**Work request**. Whenever "filter" appears in a line, please copy that line from the data.

────────────────────────────────────────

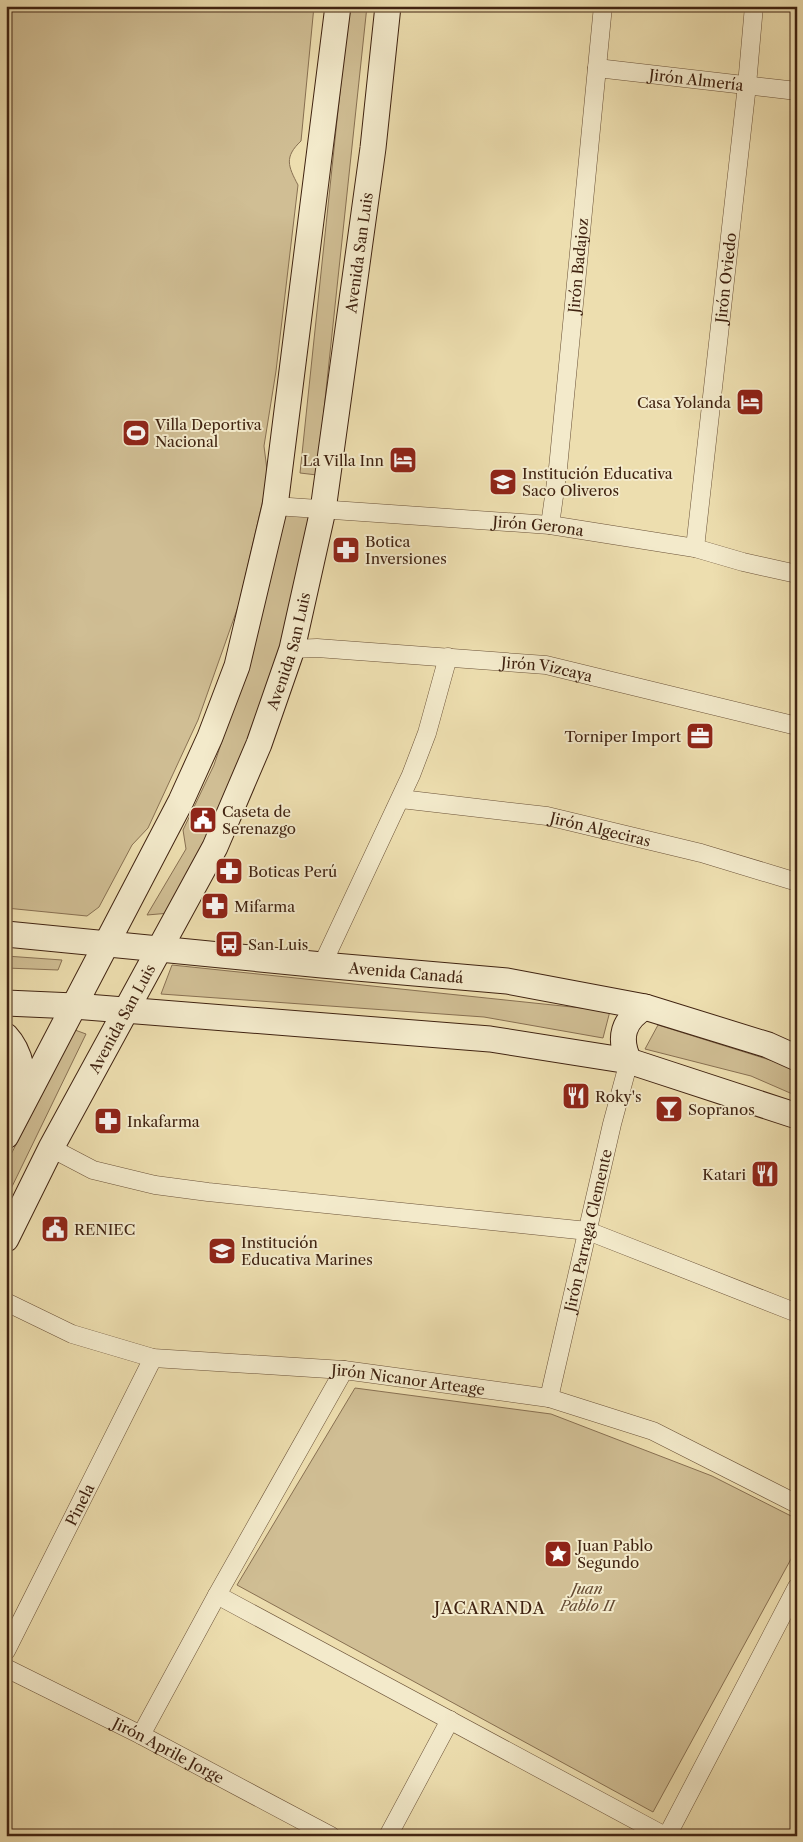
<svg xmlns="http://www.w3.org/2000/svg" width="803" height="1842" font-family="'Libre Caslon Text',serif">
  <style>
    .green { fill: #d0be94; stroke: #887052 }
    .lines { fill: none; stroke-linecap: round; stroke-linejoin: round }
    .street-casing { stroke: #6b5238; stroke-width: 19 }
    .secondary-casing { stroke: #402311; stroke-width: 27 }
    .street { stroke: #f3eacb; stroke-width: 18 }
    .secondary { stroke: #f3eacb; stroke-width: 25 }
    .labels { text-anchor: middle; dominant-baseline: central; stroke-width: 4; stroke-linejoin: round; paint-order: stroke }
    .street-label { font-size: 15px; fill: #402311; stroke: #f3eacb }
    .poi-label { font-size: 15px; fill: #402311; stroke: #f3eacb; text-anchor: start }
    .park-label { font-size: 15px; font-style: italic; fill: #644a32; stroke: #f3eacb }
    .neighbourhood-label { font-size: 16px; letter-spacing: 1px; fill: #402311; stroke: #f3eacb }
  </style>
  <rect width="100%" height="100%" fill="#eddeaf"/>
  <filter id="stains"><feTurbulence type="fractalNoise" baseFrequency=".004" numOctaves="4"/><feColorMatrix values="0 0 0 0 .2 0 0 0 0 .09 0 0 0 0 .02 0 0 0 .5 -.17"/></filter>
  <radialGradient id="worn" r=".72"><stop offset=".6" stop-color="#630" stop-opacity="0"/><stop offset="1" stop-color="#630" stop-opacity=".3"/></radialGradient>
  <g class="green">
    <path d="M6,6H314L301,141C284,157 288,166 298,185L276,371L264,446L268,478L239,604L198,720L148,828L132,845L99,907L87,916L6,908Z"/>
    <path d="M349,6H367L317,475L300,473Z"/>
    <path d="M282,514L314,517L281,648L252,741L170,913L147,915L186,849L183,830L214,765L245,672Z"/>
    <path d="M6,956L62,960L58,970L6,968Z"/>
    <path d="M172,965L610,1011L603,1038L484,1017L161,994Z"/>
    <path d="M658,1025L773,1061L797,1071V1096L751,1076L645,1049Z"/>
    <path d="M75,1030L86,1034L6,1199V1164Z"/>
    <path d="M355,1388L551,1414L712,1476L797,1519V1548L653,1812L237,1585Z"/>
  </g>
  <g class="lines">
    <defs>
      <g id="street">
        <path id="s1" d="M597,68L797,91"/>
        <path id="s2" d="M275,506L550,525L695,548L743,562L797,574"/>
        <path id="s3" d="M550,525L558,468L603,6"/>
        <path id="s4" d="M695,548L747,85L754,6"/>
        <path id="s5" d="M292,649L317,648L546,665L797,726"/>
        <path id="s6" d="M401,799L547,816L701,853L797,882"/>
        <path d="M322,965L411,775L427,733L448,657"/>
        <path d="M51,1148L93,1170L155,1185L208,1192L588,1231L797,1313"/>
        <path id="s7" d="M6,1302L72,1334L153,1358L344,1370L549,1398L653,1431L797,1504"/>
        <path id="s8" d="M549,1398L612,1124L629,1061"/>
        <path d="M217,1595L665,1836"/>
        <path id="s9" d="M6,1651L153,1358"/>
        <path id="s10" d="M6,1668L141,1735L331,1836"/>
        <path d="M141,1735L217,1595L344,1370"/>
        <path d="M388,1836L450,1720"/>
        <path d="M667,1836L797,1587"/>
      </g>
      <g id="secondary">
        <path id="s11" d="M6,934L322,965L507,981L645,1007L768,1045L797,1058"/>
        <path d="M6,1003L74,1006L490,1039L629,1061L797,1116"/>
        <path d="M6,1036C22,1053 24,1078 24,1100"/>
        <path d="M629,1061C618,1038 623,1020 645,1007"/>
        <path d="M6,1136L181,801L210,737L237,666L275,506L338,6"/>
        <path id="s12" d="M6,1239L51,1148L215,847L259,744L292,649L323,510L373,148L388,6"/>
      </g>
    </defs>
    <use href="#street" class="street-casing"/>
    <use href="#secondary" class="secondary-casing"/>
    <use href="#street" class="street"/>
    <use href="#secondary" class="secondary"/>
  </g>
  <defs>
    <symbol id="hotel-square" viewBox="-11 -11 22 22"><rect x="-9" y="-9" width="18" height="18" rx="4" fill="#8f2418" stroke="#f3eacb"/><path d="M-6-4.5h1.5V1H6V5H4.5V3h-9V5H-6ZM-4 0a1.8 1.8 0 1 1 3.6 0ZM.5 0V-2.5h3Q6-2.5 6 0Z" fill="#fff"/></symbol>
    <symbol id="stadium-square" viewBox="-11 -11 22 22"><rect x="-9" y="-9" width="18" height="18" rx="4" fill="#8f2418" stroke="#f3eacb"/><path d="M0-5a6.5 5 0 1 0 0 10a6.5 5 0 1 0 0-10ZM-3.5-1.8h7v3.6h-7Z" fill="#fff"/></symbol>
    <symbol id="school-square" viewBox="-11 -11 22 22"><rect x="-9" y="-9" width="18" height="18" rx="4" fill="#8f2418" stroke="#f3eacb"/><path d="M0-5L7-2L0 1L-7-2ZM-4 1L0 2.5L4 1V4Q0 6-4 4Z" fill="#fff"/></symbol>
    <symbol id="pharmacy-square" viewBox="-11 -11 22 22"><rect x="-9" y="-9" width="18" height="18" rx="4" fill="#8f2418" stroke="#f3eacb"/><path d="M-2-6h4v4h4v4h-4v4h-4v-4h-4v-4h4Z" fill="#fff"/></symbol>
    <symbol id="office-square" viewBox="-11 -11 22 22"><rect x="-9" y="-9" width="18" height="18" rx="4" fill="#8f2418" stroke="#f3eacb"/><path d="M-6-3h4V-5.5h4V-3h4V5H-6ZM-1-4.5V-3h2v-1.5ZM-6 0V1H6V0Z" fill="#fff"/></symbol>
    <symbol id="civic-square" viewBox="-11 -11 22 22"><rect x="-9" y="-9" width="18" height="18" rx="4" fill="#8f2418" stroke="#f3eacb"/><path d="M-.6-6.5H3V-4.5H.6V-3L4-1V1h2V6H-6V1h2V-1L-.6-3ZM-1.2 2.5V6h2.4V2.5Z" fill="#fff"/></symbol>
    <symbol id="bus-square" viewBox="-11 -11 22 22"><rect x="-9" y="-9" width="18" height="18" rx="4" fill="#8f2418" stroke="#f3eacb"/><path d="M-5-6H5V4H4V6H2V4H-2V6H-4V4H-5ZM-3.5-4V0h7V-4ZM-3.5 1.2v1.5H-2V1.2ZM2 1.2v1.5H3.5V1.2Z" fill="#fff"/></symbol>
    <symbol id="restaurant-square" viewBox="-11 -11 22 22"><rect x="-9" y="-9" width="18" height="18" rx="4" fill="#8f2418" stroke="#f3eacb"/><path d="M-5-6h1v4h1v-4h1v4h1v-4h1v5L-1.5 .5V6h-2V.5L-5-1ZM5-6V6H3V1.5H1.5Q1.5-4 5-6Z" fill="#fff"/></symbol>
    <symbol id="bar-square" viewBox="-11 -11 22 22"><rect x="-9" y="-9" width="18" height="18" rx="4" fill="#8f2418" stroke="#f3eacb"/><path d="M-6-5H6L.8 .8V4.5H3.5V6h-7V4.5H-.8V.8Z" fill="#fff"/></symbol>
    <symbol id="sight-square" viewBox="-11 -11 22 22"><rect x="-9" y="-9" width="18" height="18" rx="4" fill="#8f2418" stroke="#f3eacb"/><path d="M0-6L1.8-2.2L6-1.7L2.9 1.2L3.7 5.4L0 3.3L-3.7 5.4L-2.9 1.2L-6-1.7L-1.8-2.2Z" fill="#fff"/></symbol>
  </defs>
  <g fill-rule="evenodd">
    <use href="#hotel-square" x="734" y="386" width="32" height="32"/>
    <use href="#stadium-square" x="120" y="417" width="32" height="32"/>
    <use href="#hotel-square" x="387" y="444" width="32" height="32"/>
    <use href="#school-square" x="487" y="466" width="32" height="32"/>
    <use href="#pharmacy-square" x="330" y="534" width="32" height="32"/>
    <use href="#office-square" x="684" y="720" width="32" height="32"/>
    <use href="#civic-square" x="187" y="804" width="32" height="32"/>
    <use href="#pharmacy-square" x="213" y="855" width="32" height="32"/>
    <use href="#pharmacy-square" x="199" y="890" width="32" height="32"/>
    <use href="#bus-square" x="213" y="928" width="32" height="32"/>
    <use href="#restaurant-square" x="560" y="1080" width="32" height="32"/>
    <use href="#bar-square" x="653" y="1093" width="32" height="32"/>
    <use href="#pharmacy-square" x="92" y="1105" width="32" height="32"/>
    <use href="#restaurant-square" x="749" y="1158" width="32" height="32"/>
    <use href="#civic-square" x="39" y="1213" width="32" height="32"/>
    <use href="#school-square" x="206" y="1235" width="32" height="32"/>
    <use href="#sight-square" x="542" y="1538" width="32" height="32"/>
  </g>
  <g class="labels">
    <g class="street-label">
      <text stroke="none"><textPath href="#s1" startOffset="100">Jirón Almería</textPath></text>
      <text stroke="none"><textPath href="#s12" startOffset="1059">Avenida San Luis</textPath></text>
      <text stroke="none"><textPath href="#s3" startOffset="261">Jirón Badajoz</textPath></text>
      <text stroke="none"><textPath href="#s4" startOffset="272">Jirón Oviedo</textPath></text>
      <text stroke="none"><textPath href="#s2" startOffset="264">Jirón Gerona</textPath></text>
      <text stroke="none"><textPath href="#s12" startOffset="654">Avenida San Luis</textPath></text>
      <text stroke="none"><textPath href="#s5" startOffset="256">Jirón Vizcaya</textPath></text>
      <text stroke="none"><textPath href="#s6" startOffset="202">Jirón Algeciras</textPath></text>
      <text stroke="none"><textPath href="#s11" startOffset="402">Avenida Canadá</textPath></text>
      <text stroke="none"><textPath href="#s12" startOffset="249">Avenida San Luis</textPath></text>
      <text stroke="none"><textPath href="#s8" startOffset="172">Jirón Parraga Clemente</textPath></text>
      <text stroke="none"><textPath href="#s7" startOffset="414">Jirón Nicanor Arteage</textPath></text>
      <text stroke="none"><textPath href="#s9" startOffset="164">Pinela</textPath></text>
      <text stroke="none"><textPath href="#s10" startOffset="182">Jirón Aprile Jorge</textPath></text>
    </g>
    <g class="poi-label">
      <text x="731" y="402" text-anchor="end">Casa Yolanda</text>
      <text x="155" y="424">Villa Deportiva<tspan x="155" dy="17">Nacional</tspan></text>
      <text x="384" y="460" text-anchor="end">La Villa Inn</text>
      <text x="522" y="473">Institución Educativa<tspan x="522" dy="17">Saco Oliveros</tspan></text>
      <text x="365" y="541">Botica<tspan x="365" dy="17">Inversiones</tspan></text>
      <text x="681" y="736" text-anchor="end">Torniper Import</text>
      <text x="222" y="811">Caseta de<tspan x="222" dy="17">Serenazgo</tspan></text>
      <text x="248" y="871">Boticas Perú</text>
      <text x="234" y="906">Mifarma</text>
      <text x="248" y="944">San Luis</text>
      <text x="595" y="1096">Roky's</text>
      <text x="688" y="1109">Sopranos</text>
      <text x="127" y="1121">Inkafarma</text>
      <text x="746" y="1174" text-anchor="end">Katari</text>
      <text x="74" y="1229">RENIEC</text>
      <text x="241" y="1242">Institución<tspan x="241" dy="17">Educativa Marines</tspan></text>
      <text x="577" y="1545">Juan Pablo<tspan x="577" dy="17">Segundo</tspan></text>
    </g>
    <g class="park-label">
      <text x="587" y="1588">Juan<tspan x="587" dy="17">Pablo II</tspan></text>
    </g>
    <g class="neighbourhood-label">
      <text x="490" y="1608">JACARANDA</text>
    </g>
  </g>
  <rect width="803" height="1842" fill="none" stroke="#eddeaf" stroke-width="25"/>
  <rect x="8" y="8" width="788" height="1827" fill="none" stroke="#402311" stroke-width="2.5"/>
  <rect x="12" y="12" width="778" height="1817" fill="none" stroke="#402311"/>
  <rect width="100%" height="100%" filter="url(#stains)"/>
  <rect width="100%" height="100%" fill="url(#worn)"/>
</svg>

────────────────────────────────────────

**Response area**.
  <filter id="stains"><feTurbulence type="fractalNoise" baseFrequency=".004" numOctaves="4"/><feColorMatrix values="0 0 0 0 .2 0 0 0 0 .09 0 0 0 0 .02 0 0 0 .5 -.17"/></filter>
  <rect width="100%" height="100%" filter="url(#stains)"/>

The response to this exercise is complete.